Let’s start out with some definitions courtesy of dictionary.com. These are not the complete definitions as provided on that site, but the ones describing what I believe is the most common usage of each word.
Empathy: The psychological identification with or vicarious experiencing of the feelings, thoughts, or attitudes of another.
Sympathy: The fact or power of sharing the feelings of another, especially in sorrow or trouble; fellow feelings, compassion, or commiseration.
Then I had to look up compassion just to be sure.
Compassion: a feeling of deep sympathy and sorrow for another who is stricken by misfortune, accompanied by a strong desire to alleviate the suffering.
Interestingly, just two days ago as I type this, a friend of mine lost her mother. The woman had been struggling with her health from some time, was elderly and finally passed away. Here was an experience that allowed me to examine how I felt and how I reacted.
This woman (my friend) definitely had my sympathies. I shared her sorrow and sense of loss and I had a strong urge to show compassion. I wanted to reduce her suffering in any way I could. But was I empathetic in any way? Not that I could identify.
As an adopted child who was reunited with my biological family when I was forty years old, I knew what it was like to have my mother pass away. Both my biological mom and my adopted mom died in 2014 just a few months apart. I had a pretty good idea of the loss my friend was experiencing, but to be truly empathetic I would have to have had the same relationship with one of my moms that she did with hers. Based on what I know, I didn’t. But did it matter?
This friend and I live several states apart so our friendship is relegated to virtual interaction and/or the occasional phone call.
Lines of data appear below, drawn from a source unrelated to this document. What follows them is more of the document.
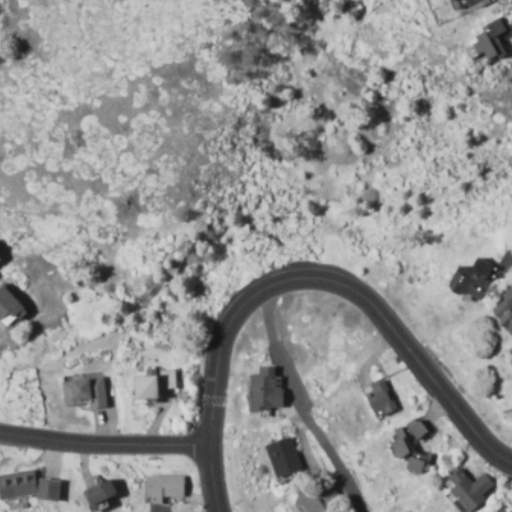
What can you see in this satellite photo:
building: (451, 0)
building: (510, 74)
building: (1, 258)
building: (470, 279)
road: (306, 280)
building: (10, 306)
building: (505, 308)
building: (156, 384)
building: (266, 391)
building: (84, 393)
building: (379, 398)
road: (297, 405)
road: (104, 445)
building: (411, 446)
building: (280, 458)
building: (19, 484)
building: (165, 487)
building: (49, 490)
building: (98, 494)
building: (311, 502)
building: (501, 511)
I can, and have, offered her my sympathies. If we were in closer proximity I feel that I could offer some compassion by presence and support. However, even if I lived right next door, I still feel like my ability to be empathetic would be pretty limited. But, from my friend’s perspective, would it matter? Does it? I’m not sure it does or would. Unless, by being empathetic, I could somehow reduce her sense of loss and suffering, I think that sympathy and compassion is the best any of us can do.
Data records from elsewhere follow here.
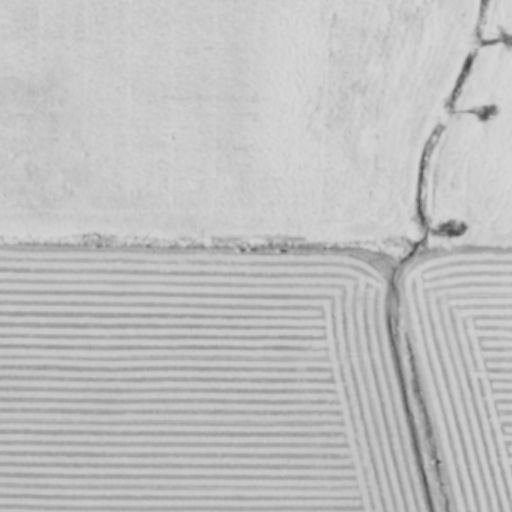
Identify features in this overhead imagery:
crop: (223, 103)
crop: (253, 386)
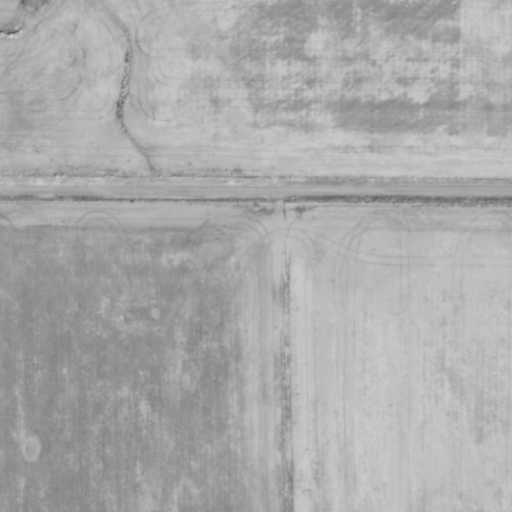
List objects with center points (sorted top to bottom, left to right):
road: (255, 191)
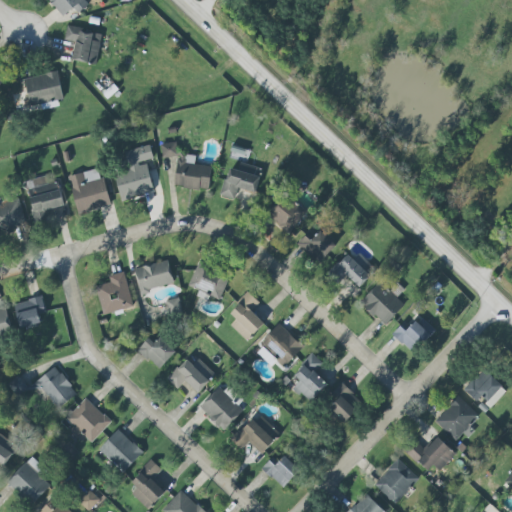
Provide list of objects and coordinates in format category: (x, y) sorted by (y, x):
building: (67, 5)
road: (203, 8)
road: (12, 23)
building: (84, 44)
building: (2, 75)
building: (43, 90)
road: (346, 158)
building: (187, 169)
building: (134, 174)
building: (240, 180)
building: (88, 191)
building: (43, 196)
building: (10, 214)
building: (286, 214)
road: (228, 236)
building: (316, 246)
building: (351, 270)
building: (153, 276)
building: (114, 294)
building: (381, 303)
building: (173, 305)
building: (29, 312)
building: (245, 317)
building: (4, 322)
building: (215, 324)
building: (413, 334)
building: (278, 346)
building: (156, 351)
building: (191, 375)
building: (308, 379)
building: (54, 388)
building: (485, 389)
road: (130, 399)
building: (342, 403)
road: (393, 405)
building: (220, 407)
building: (455, 418)
building: (87, 420)
building: (256, 434)
building: (5, 450)
building: (120, 451)
building: (430, 454)
building: (280, 471)
building: (509, 479)
building: (29, 481)
building: (395, 481)
building: (147, 485)
building: (88, 500)
building: (181, 504)
building: (365, 505)
building: (53, 506)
Now, where we can do better for those we care about is TRYING to be empathetic instead of just accepting the limits of being sympathetic. What do I mean? As another friend explained to me: When I offer my sympathies, I’m doing so from my own perspective based on my own experience and knowledge. However, if I attempted to experience whatever event from that other person’s perspective, then I might be able to provide a greater level of support through sympathies and compassion better tailored to her experience in the moment… and isn’t that what we should want to do?
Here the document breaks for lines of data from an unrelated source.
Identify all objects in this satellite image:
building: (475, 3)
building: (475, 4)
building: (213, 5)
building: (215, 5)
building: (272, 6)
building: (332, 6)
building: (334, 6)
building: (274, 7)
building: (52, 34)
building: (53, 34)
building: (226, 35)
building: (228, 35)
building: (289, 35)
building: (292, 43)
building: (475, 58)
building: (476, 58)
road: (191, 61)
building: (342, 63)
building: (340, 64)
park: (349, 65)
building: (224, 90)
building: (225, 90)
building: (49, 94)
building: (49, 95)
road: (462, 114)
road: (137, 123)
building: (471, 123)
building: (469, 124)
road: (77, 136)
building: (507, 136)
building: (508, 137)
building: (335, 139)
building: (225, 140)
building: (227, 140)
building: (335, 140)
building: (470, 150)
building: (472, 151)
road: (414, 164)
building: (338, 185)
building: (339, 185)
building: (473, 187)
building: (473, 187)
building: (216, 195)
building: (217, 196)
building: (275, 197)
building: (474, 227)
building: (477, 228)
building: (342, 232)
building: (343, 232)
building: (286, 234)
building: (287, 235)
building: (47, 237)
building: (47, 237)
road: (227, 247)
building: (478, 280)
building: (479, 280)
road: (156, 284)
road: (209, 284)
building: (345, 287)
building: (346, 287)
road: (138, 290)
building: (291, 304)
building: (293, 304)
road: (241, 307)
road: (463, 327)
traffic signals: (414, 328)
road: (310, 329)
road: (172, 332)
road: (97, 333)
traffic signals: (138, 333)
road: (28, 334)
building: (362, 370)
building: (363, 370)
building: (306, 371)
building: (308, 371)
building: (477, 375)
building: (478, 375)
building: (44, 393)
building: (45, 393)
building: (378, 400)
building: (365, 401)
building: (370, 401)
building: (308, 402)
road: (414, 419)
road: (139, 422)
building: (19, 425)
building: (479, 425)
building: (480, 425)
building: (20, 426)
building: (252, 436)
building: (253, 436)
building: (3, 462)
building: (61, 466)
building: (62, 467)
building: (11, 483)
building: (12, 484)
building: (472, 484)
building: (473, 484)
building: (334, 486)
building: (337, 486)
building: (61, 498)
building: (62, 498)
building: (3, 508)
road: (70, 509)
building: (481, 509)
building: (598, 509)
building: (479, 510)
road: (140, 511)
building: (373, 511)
I think that’s the outlook the woman / coach / mentor was trying to express. Sympathy and compassion are nice, but if you can focus on and attempt to be empathetic you can actually provide a greater level of efficient support to the target of your attentions. In this way, empathy is far better than sympathy. That said, if the target of your attentions is a relative stranger or, at best, an acquaintance, then sympathy and compassion are very humane of you. And isn’t being more humane something we should all be aiming at?
Many thanks to Stephanie Beveridge for having made me think which led to this being shared.